(The problem): Write every entry out again exactly, please, and skip the pictures.

(Data listing):

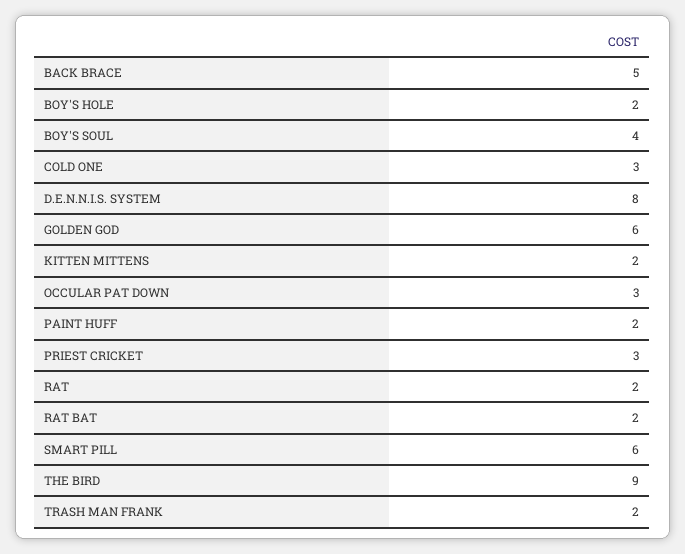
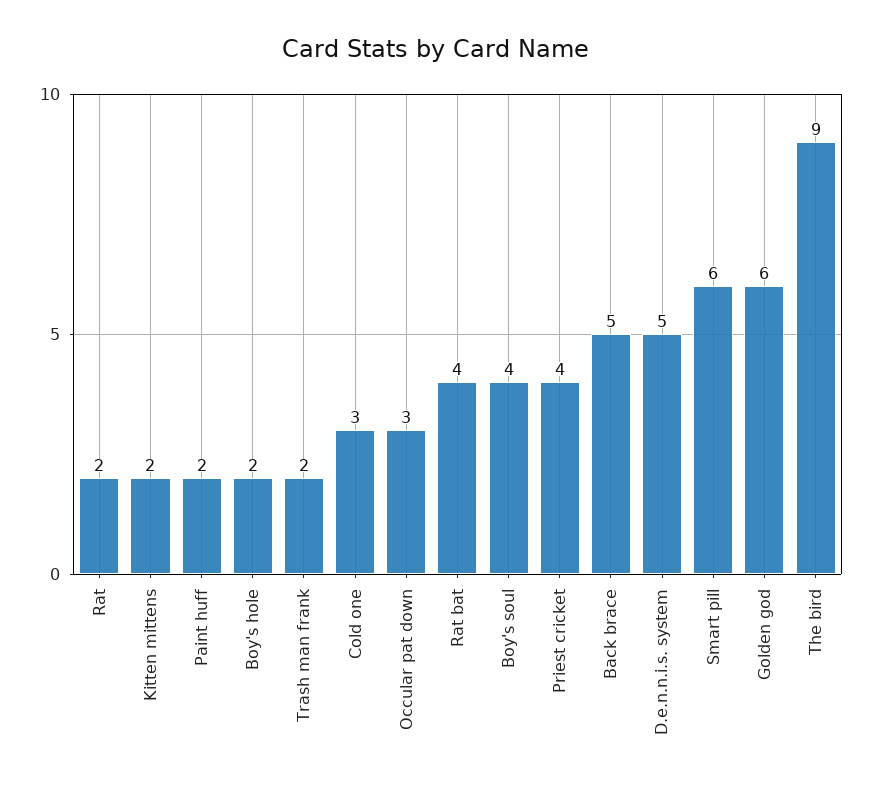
  {
    "BACK BRACE": 5,
    "BOY'S HOLE": 2,
    "BOY'S SOUL": 4,
    "COLD ONE": 3,
-   "D.E.N.N.I.S. SYSTEM": 8,
+   "D.E.N.N.I.S. SYSTEM": 5,
    "GOLDEN GOD": 6,
    "KITTEN MITTENS": 2,
    "OCCULAR PAT DOWN": 3,
    "PAINT HUFF": 2,
-   "PRIEST CRICKET": 3,
+   "PRIEST CRICKET": 4,
    "RAT": 2,
-   "RAT BAT": 2,
+   "RAT BAT": 4,
    "SMART PILL": 6,
    "THE BIRD": 9,
    "TRASH MAN FRANK": 2
  }

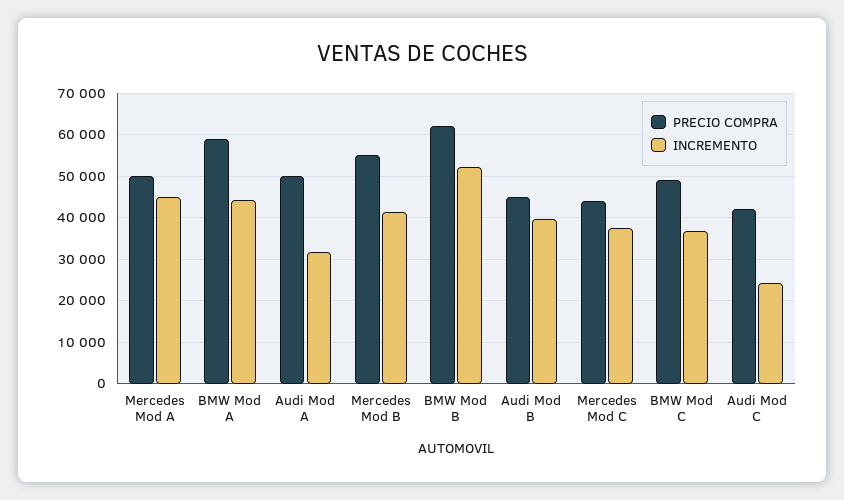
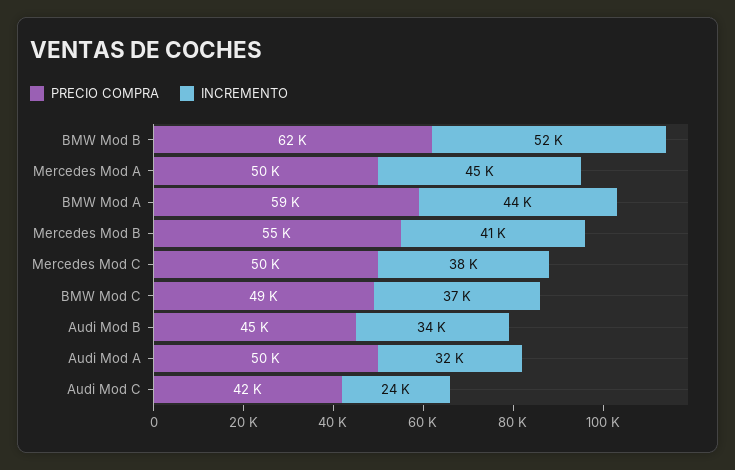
  {
    "PRECIO COMPRA": {
      "Mercedes Mod A": 50000,
      "BMW Mod A": 59000,
      "Audi Mod A": 50000,
      "Mercedes Mod B": 55000,
      "BMW Mod B": 62000,
      "Audi Mod B": 45000,
-     "Mercedes Mod C": 44000,
+     "Mercedes Mod C": 50000,
      "BMW Mod C": 49000,
      "Audi Mod C": 42000
    },
    "INCREMENTO": {
      "Mercedes Mod A": 45000,
      "BMW Mod A": 44000,
      "Audi Mod A": 32000,
      "Mercedes Mod B": 41000,
      "BMW Mod B": 52000,
-     "Audi Mod B": 40000,
+     "Audi Mod B": 34000,
      "Mercedes Mod C": 38000,
      "BMW Mod C": 37000,
      "Audi Mod C": 24000
    }
  }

(Result of the exercise):
  {
    "BACK BRACE": 5,
    "BOY'S HOLE": 2,
    "BOY'S SOUL": 4,
    "COLD ONE": 3,
-   "D.E.N.N.I.S. SYSTEM": 8,
+   "D.E.N.N.I.S. SYSTEM": 5,
    "GOLDEN GOD": 6,
    "KITTEN MITTENS": 2,
    "OCCULAR PAT DOWN": 3,
    "PAINT HUFF": 2,
-   "PRIEST CRICKET": 3,
+   "PRIEST CRICKET": 4,
    "RAT": 2,
-   "RAT BAT": 2,
+   "RAT BAT": 4,
    "SMART PILL": 6,
    "THE BIRD": 9,
    "TRASH MAN FRANK": 2
  }

  {
    "PRECIO COMPRA": {
      "Mercedes Mod A": 50000,
      "BMW Mod A": 59000,
      "Audi Mod A": 50000,
      "Mercedes Mod B": 55000,
      "BMW Mod B": 62000,
      "Audi Mod B": 45000,
-     "Mercedes Mod C": 44000,
+     "Mercedes Mod C": 50000,
      "BMW Mod C": 49000,
      "Audi Mod C": 42000
    },
    "INCREMENTO": {
      "Mercedes Mod A": 45000,
      "BMW Mod A": 44000,
      "Audi Mod A": 32000,
      "Mercedes Mod B": 41000,
      "BMW Mod B": 52000,
-     "Audi Mod B": 40000,
+     "Audi Mod B": 34000,
      "Mercedes Mod C": 38000,
      "BMW Mod C": 37000,
      "Audi Mod C": 24000
    }
  }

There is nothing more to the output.